Short Story Collections from local authors
Happy New Year!
In the dark January days after the excitement and fuss of the seasonal festivities may I prescribe Short Stories. When I find that my concentration is not at its max I like to dip in and out of a Collection of Short Stories. Here are three which I read last year which may appeal to you – all from local authors.
On my commute to work recently it just struck me what a brilliant marketing tool it was by local author Bernie McGill @berniemcgill to call her new book of Short Stories This Train is For. Now every time I travel by train I am reminded of the book and the stories which each have a particular appeal of their own featuring journeys both physical and internal. Her delicate turn of phrase and light wit add to the enjoyment with observations from the origin of place names to the popular skill of a local priest who can say mass in just 20 minutes. I was fascinated to learn that the stories had their birth on the train to the North Coast when Bernie was travelling up and down to Belfast regularly and are actually great for travel, filling in the time perfectly from stop to stop.
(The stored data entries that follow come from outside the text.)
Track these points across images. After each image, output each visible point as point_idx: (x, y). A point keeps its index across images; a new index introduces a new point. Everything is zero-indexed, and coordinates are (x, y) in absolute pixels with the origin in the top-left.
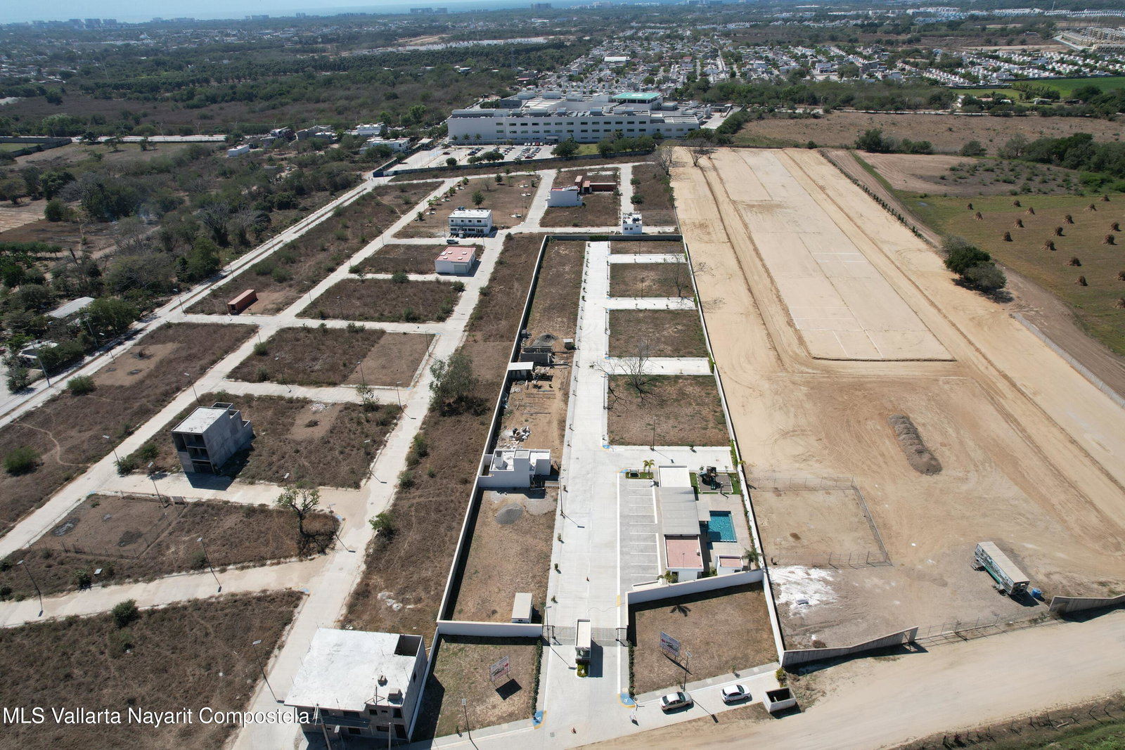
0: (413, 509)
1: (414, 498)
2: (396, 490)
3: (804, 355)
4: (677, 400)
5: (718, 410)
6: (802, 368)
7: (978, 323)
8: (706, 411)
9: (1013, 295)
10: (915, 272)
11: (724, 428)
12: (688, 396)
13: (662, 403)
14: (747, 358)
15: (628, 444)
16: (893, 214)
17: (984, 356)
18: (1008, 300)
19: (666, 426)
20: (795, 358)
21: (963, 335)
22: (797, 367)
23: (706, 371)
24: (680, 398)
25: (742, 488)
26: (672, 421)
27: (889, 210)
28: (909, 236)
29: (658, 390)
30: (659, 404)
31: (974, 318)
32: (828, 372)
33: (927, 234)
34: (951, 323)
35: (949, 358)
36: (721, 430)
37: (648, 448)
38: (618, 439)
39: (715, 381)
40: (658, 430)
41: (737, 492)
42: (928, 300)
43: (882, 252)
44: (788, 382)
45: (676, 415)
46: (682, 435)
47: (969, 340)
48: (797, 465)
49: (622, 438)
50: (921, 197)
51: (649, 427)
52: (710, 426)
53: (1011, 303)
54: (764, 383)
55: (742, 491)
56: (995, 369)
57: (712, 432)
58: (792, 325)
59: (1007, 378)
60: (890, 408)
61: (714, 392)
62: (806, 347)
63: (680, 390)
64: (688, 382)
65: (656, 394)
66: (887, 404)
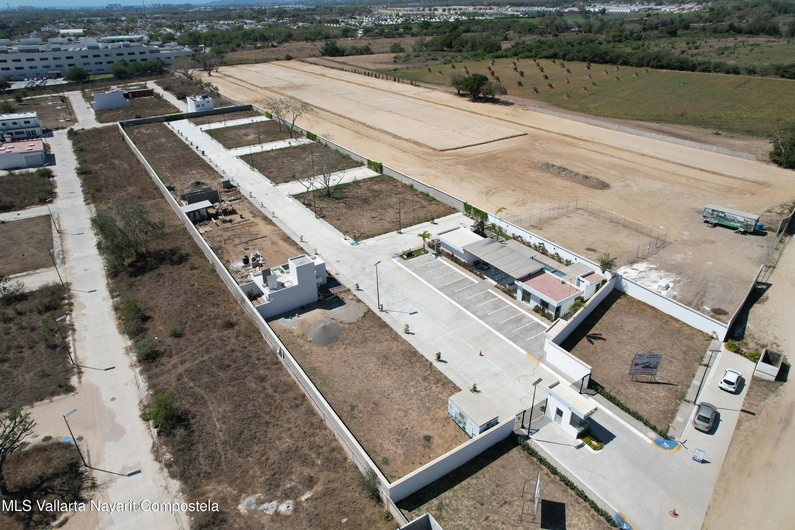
0: (186, 380)
1: (175, 367)
2: (138, 370)
3: (430, 151)
4: (376, 196)
5: (417, 193)
6: (441, 158)
7: (514, 116)
8: (409, 197)
9: (511, 101)
10: (441, 101)
11: (438, 203)
12: (381, 192)
13: (366, 201)
14: (395, 160)
15: (373, 236)
16: (387, 79)
17: (539, 129)
18: (512, 104)
19: (390, 214)
20: (428, 154)
21: (513, 122)
22: (436, 158)
23: (373, 174)
24: (377, 194)
25: (509, 234)
26: (390, 210)
27: (383, 78)
28: (412, 86)
29: (351, 194)
30: (364, 203)
31: (507, 114)
32: (461, 156)
33: (422, 84)
34: (498, 119)
35: (523, 133)
36: (438, 205)
37: (395, 233)
38: (359, 235)
39: (391, 177)
40: (386, 218)
41: (508, 238)
42: (467, 111)
43: (406, 96)
44: (444, 166)
45: (388, 206)
46: (412, 216)
47: (519, 124)
48: (524, 208)
49: (362, 234)
50: (394, 70)
51: (376, 219)
52: (425, 204)
53: (515, 105)
54: (428, 170)
55: (513, 234)
56: (554, 133)
57: (433, 208)
58: (400, 138)
59: (567, 136)
60: (529, 163)
61: (399, 184)
62: (427, 146)
63: (369, 189)
64: (369, 183)
65: (353, 197)
66: (524, 161)
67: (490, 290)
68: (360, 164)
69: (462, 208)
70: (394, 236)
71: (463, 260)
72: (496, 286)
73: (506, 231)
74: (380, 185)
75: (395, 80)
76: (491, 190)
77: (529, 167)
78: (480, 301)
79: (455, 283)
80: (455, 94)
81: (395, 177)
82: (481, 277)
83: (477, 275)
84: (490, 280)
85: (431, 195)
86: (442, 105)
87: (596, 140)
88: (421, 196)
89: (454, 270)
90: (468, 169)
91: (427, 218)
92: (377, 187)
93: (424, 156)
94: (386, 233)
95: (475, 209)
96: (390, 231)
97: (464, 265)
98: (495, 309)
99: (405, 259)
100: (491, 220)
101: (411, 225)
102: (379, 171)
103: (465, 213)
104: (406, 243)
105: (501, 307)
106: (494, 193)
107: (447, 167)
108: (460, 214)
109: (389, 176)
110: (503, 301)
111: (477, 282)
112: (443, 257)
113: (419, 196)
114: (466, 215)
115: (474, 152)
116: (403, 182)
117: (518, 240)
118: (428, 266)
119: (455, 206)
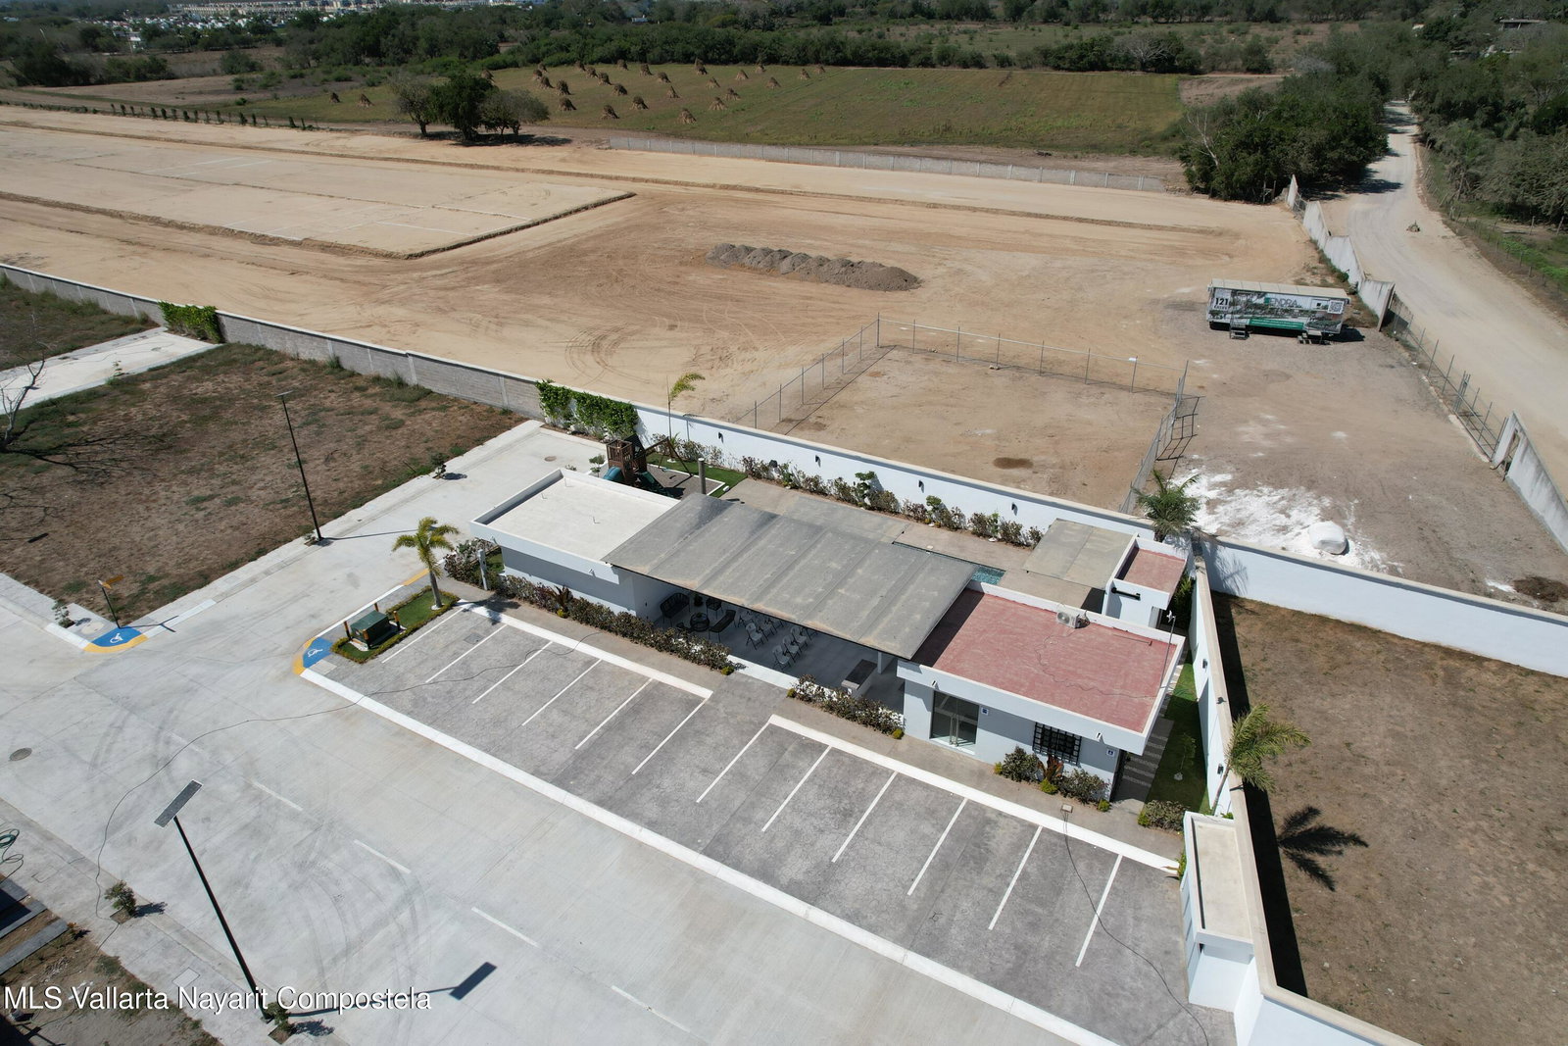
3: (378, 262)
4: (206, 419)
5: (361, 383)
6: (416, 275)
7: (580, 161)
8: (333, 400)
9: (561, 137)
10: (381, 151)
11: (444, 403)
12: (228, 400)
13: (165, 443)
14: (267, 297)
15: (204, 579)
16: (222, 122)
17: (656, 181)
18: (566, 141)
19: (271, 474)
20: (371, 270)
21: (586, 175)
22: (400, 277)
23: (188, 346)
24: (207, 412)
25: (732, 459)
26: (265, 459)
27: (208, 121)
28: (294, 132)
29: (99, 429)
30: (158, 451)
31: (563, 160)
32: (474, 262)
33: (321, 125)
34: (544, 172)
35: (622, 193)
36: (444, 408)
37: (298, 545)
38: (135, 588)
39: (258, 349)
40: (254, 494)
41: (732, 478)
42: (459, 165)
43: (280, 150)
44: (432, 293)
45: (256, 445)
46: (356, 467)
47: (603, 177)
48: (728, 370)
49: (152, 579)
50: (239, 104)
51: (211, 505)
52: (398, 414)
53: (575, 143)
54: (381, 310)
55: (748, 462)
56: (698, 185)
57: (428, 422)
58: (275, 242)
59: (734, 188)
60: (678, 254)
61: (289, 364)
62: (364, 252)
63: (175, 399)
64: (176, 379)
65: (111, 437)
66: (662, 252)
67: (776, 720)
68: (141, 324)
69: (533, 402)
70: (295, 560)
71: (617, 609)
72: (793, 694)
73: (717, 454)
74: (221, 377)
75: (244, 122)
76: (603, 337)
77: (681, 263)
78: (763, 793)
79: (618, 726)
80: (416, 136)
81: (272, 344)
82: (715, 663)
83: (695, 659)
84: (755, 671)
85: (413, 379)
86: (386, 159)
87: (809, 189)
88: (377, 389)
89: (591, 661)
90: (508, 291)
91: (415, 461)
92: (209, 385)
93: (361, 278)
94: (262, 552)
95: (583, 398)
96: (276, 544)
97: (626, 629)
98: (847, 815)
99: (362, 659)
100: (653, 427)
101: (359, 501)
102: (211, 334)
103: (548, 419)
104: (353, 580)
105: (864, 798)
106: (616, 344)
107: (442, 293)
108: (532, 425)
109: (249, 346)
110: (854, 759)
111: (706, 693)
112: (526, 608)
113: (371, 391)
114: (554, 426)
115: (509, 250)
116: (304, 356)
117: (771, 479)
118: (475, 668)
119: (508, 401)
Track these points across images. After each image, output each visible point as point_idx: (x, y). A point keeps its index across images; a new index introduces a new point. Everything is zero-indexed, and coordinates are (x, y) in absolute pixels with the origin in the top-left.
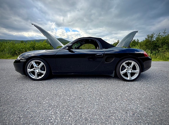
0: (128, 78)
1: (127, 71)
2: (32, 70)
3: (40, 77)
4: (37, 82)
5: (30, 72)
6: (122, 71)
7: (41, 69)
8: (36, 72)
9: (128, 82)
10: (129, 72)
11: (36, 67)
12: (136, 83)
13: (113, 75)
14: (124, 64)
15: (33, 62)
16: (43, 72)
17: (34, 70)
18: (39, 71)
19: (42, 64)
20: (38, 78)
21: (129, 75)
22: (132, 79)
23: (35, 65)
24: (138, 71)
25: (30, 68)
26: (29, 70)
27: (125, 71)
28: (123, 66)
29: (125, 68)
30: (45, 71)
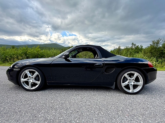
0: (131, 91)
1: (129, 82)
2: (26, 80)
3: (34, 88)
4: (30, 92)
5: (23, 82)
6: (123, 83)
7: (35, 79)
8: (30, 82)
9: (130, 95)
10: (131, 84)
11: (30, 77)
12: (139, 96)
13: (114, 87)
14: (126, 75)
15: (27, 72)
16: (37, 82)
17: (28, 79)
18: (33, 81)
19: (37, 73)
20: (32, 89)
21: (131, 87)
22: (135, 92)
23: (29, 75)
24: (141, 83)
25: (23, 77)
26: (23, 80)
27: (127, 83)
28: (125, 77)
29: (127, 80)
30: (39, 81)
Request This Train is For -Bernie McGill here This train is for (Libraries NI Catalogue)
Following on in the theme of journeys, Stuart Neville’s recent collection of short stories The Traveller is another example of honed skill in the art of story telling with a wide variety of themes ranging from the ghostly, verging on horror stories, to The Queen of the Hill set around the season of Christmas, to the story of a little boy waiting for the return of his mother, to the awful fate of someone threatening to steal a beloved guitar. Knowing how passionate Stuart is about guitars – both playing them and recently even making his own, I can appreciate how heartfelt this particular story is to him.
I love the introduction to the collection where he takes the time to explain how each of the 13 stories came about and putting them in context. For those familiar with his novels there is the added treat of the reappearance of some of his well known characters as he ties up loose ends in the second half which he entitles Old Friends, ending with the bonus of a novella which has loaned its title to the whole book. The Traveller is well worth a read as are his previous full length novels – in particular his recent stand alone thriller The House of Ashes. @stuartneville
Wendy Erskine’s new collection ‘Dance Move’ has been widely acclaimed, combining strong characterisation with emotional flights of fancy. Mostly based in and around Belfast and largely featuring families, specially life with teenagers. There is a strong sense of place and purpose in the stories, peppered with dialogue and coloured with relateable observations. Her characters are taken from all walks of life, from Roberta a hotel cleaner to Mrs Dallesandro, a wealthy middle aged wife and many indulge in the ‘what ifs’ of a life not lived, unrealised potential or trips down memory lane. There is a colourful energy in the writing which emanates from the pages and keeps us reading through each story. Wendy is a teacher in a school in Belfast as well as a writer – I wonder if her pupils are aware of her fledgling new career which seems to be going from strength to strength.